Document segment =

The estimations of isoflavone intake as well as soy consumption were derived from a self-administered semiquantitative dietary assessment questionnaire. Because the subject's dietary habits were not actually observed, we could only approximate consumption. However, participants with knowledge of professional diagnosis of periodontal disease might be aware of the ill effects of diet. The consequence would have been an underestimation of values in our results because of a nondifferential exposure misclassification. Because our study design was cross-sectional and both exposure and disease outcome were determined simultaneously, it was difficult to establish the time sequence of events; therefore associations between soy and isoflavone intake and periodontal disease do not necessarily indicate a causal relationship. The study subjects were women who were dietetics students aged 18 to 22 years, and they may differ from young women of the general population in terms of lifestyle characteristics, such as dietary habits. Thus, the present findings may be difficult to be generalized. Furthermore, we are uncertain whether the inverse association of soy and isoflavone intake with periodontal disease could also be found in Japanese men or in populations in other localities that consume low amounts of soy and isoflavone.

Conclusion

This is the first epidemiological study to find an inverse dose-response relationship between soy and isoflavone intake and the prevalence of periodontal disease in young Japanese women. Further work is needed to confirm these provocative findings and to understand the mechanisms underlying this relation by using a more comprehensive database and studies with objective measures for severity of periodontal disease.

Apply what you read =
A – In the passage on soy and periodontal disease, how old were the women who took part in the study?
B – Rewrite the passage on soy and periodontal disease from "This is the" up to and including "of periodontal disease.", substituting "gum disease" for "periodontal disease".

Recorded data =
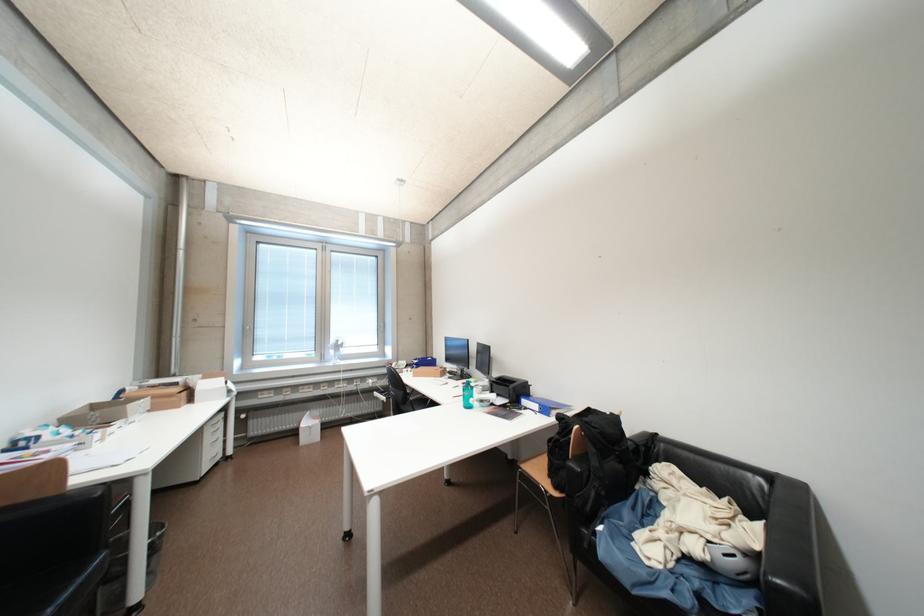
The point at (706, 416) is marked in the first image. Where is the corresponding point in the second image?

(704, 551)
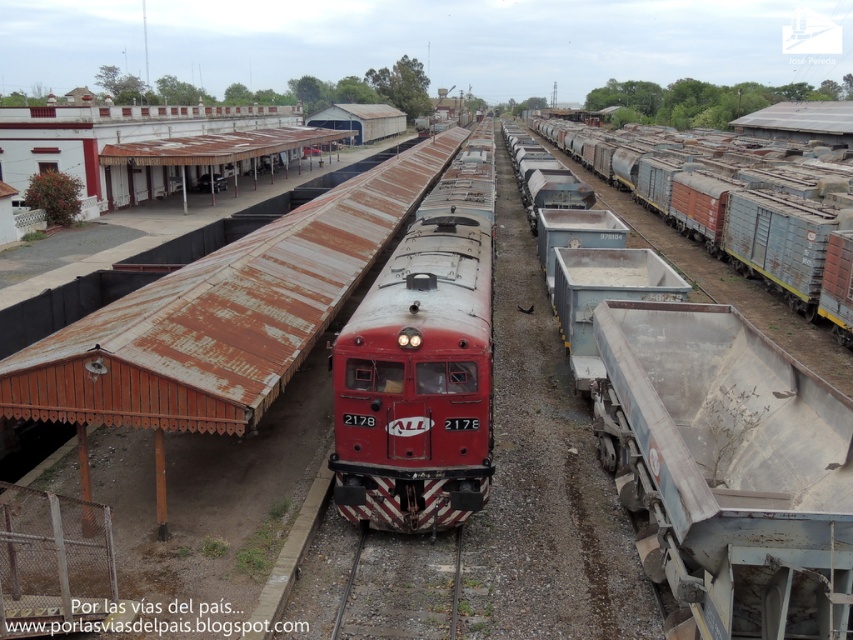
Is red matte locomotive at center above gray gravel train track at center?

Yes.

Is the position of red matte locomotive at center less distant than that of gray gravel train track at center?

No.

Which is behind, point (364, 480) or point (335, 632)?

Positioned behind is point (364, 480).

Image resolution: width=853 pixels, height=640 pixels. Identify the location of red matte locomotive at center. coord(422,364).

In the scene shown: Does red matte locomotive at center have a larger size compared to rusty metal freight car at center?

No.

Does red matte locomotive at center have a greater height compared to rusty metal freight car at center?

No, red matte locomotive at center is not taller than rusty metal freight car at center.

Which is behind, point (459, 246) or point (705, 179)?

The point (705, 179) is more distant.

Where is `red matte locomotive at center`? red matte locomotive at center is located at coordinates (422, 364).

Is point (723, 192) more distant than point (345, 584)?

Yes, it is behind point (345, 584).

Consider the image. Is rusty metal freight car at center to the left of gray gravel train track at center from the viewer's perspective?

In fact, rusty metal freight car at center is to the right of gray gravel train track at center.

Find the location of a particular element. The height and width of the screenshot is (640, 853). rusty metal freight car at center is located at coordinates (717, 204).

Image resolution: width=853 pixels, height=640 pixels. Find the location of `rusty metal freight car at center`. rusty metal freight car at center is located at coordinates (717, 204).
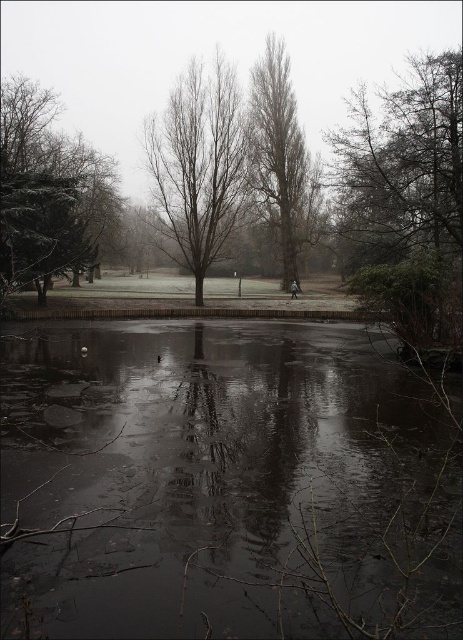
Question: From the image, what is the correct spatial relationship of dark glassy water at center in relation to snow-covered evergreen tree at left?

Choices:
 (A) right
 (B) left

Answer: (A)

Question: In this image, where is bare branches tree at center located relative to bare wood tree at center?

Choices:
 (A) left
 (B) right

Answer: (A)

Question: Estimate the real-world distances between objects in this image. Which object is farther from the snow-covered evergreen tree at left?

Choices:
 (A) dark glassy water at center
 (B) bare wood tree at center
 (C) bare branches tree at center

Answer: (A)

Question: Observing the image, what is the correct spatial positioning of dark glassy water at center in reference to bare branches tree at center?

Choices:
 (A) above
 (B) below

Answer: (B)

Question: Estimate the real-world distances between objects in this image. Which object is closer to the dark gray fabric jacket at center?

Choices:
 (A) snow-covered evergreen tree at left
 (B) smooth brown tree at right
 (C) dark glassy water at center

Answer: (A)

Question: Which point appears farthest from the camera in this image?

Choices:
 (A) (296, 294)
 (B) (314, 516)
 (C) (417, 304)

Answer: (A)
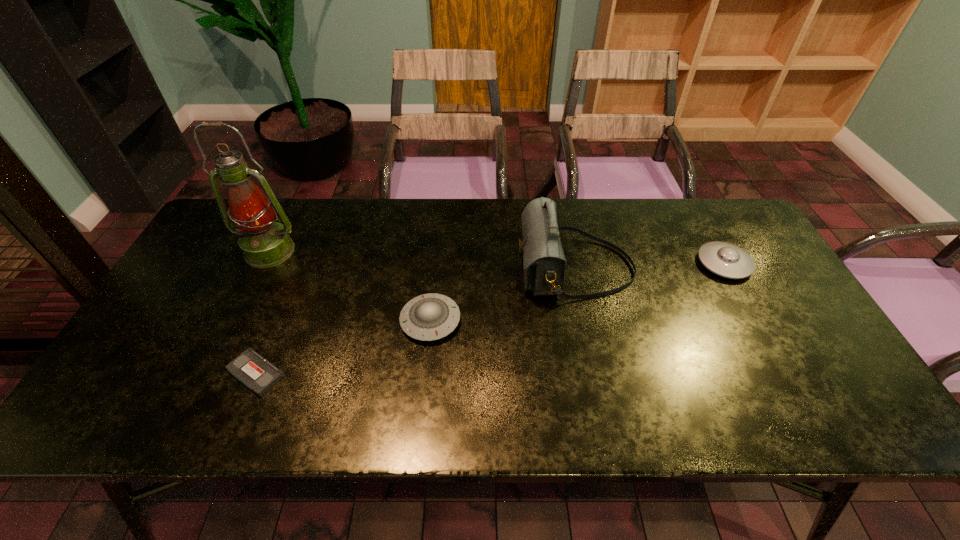
This screenshot has width=960, height=540. Identify the location of object present at the far left corner. 265,243.

Identify the location of object that is positioned at the far right corner. (727, 260).

Identify the location of vacant space at the far edge of the desktop. (492, 233).

Identify the location of vacant region at the near edge of the desktop. Image resolution: width=960 pixels, height=540 pixels. (315, 424).

The width and height of the screenshot is (960, 540). In the image, there is a desktop. Identify the location of vacant space at the left edge. (180, 321).

Image resolution: width=960 pixels, height=540 pixels. I want to click on vacant space at the far left corner, so click(x=206, y=239).

Locate an element on the screen. This screenshot has height=540, width=960. vacant region at the near left corner is located at coordinates (156, 422).

Image resolution: width=960 pixels, height=540 pixels. Identify the location of empty space that is in between the right saucer and the nearer saucer. (577, 292).

Locate an element on the screen. The height and width of the screenshot is (540, 960). vacant area that lies between the shoulder bag and the second shortest object is located at coordinates (503, 294).

Identify the location of vacant region between the rightmost object and the oil lamp. (497, 258).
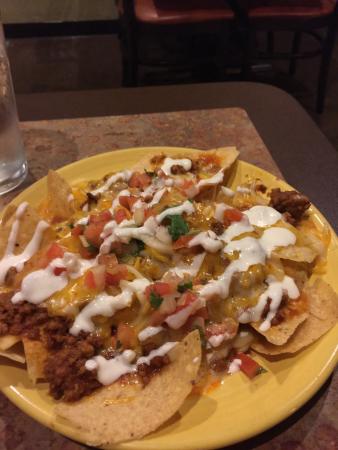
This screenshot has width=338, height=450. What are the coordinates of `plate` in the screenshot? It's located at (257, 422).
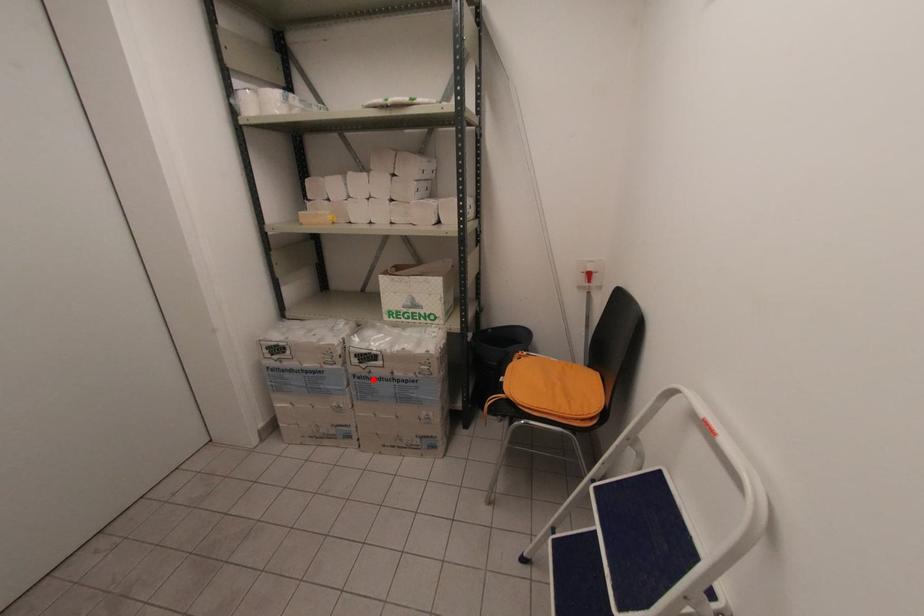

Answers by item =
A – They were 18 to 22 years old.

B –
This is the first epidemiological study to find an inverse dose-response relationship between soy and isoflavone intake and the prevalence of gum disease in young Japanese women. Further work is needed to confirm these provocative findings and to understand the mechanisms underlying this relation by using a more comprehensive database and studies with objective measures for severity of gum disease.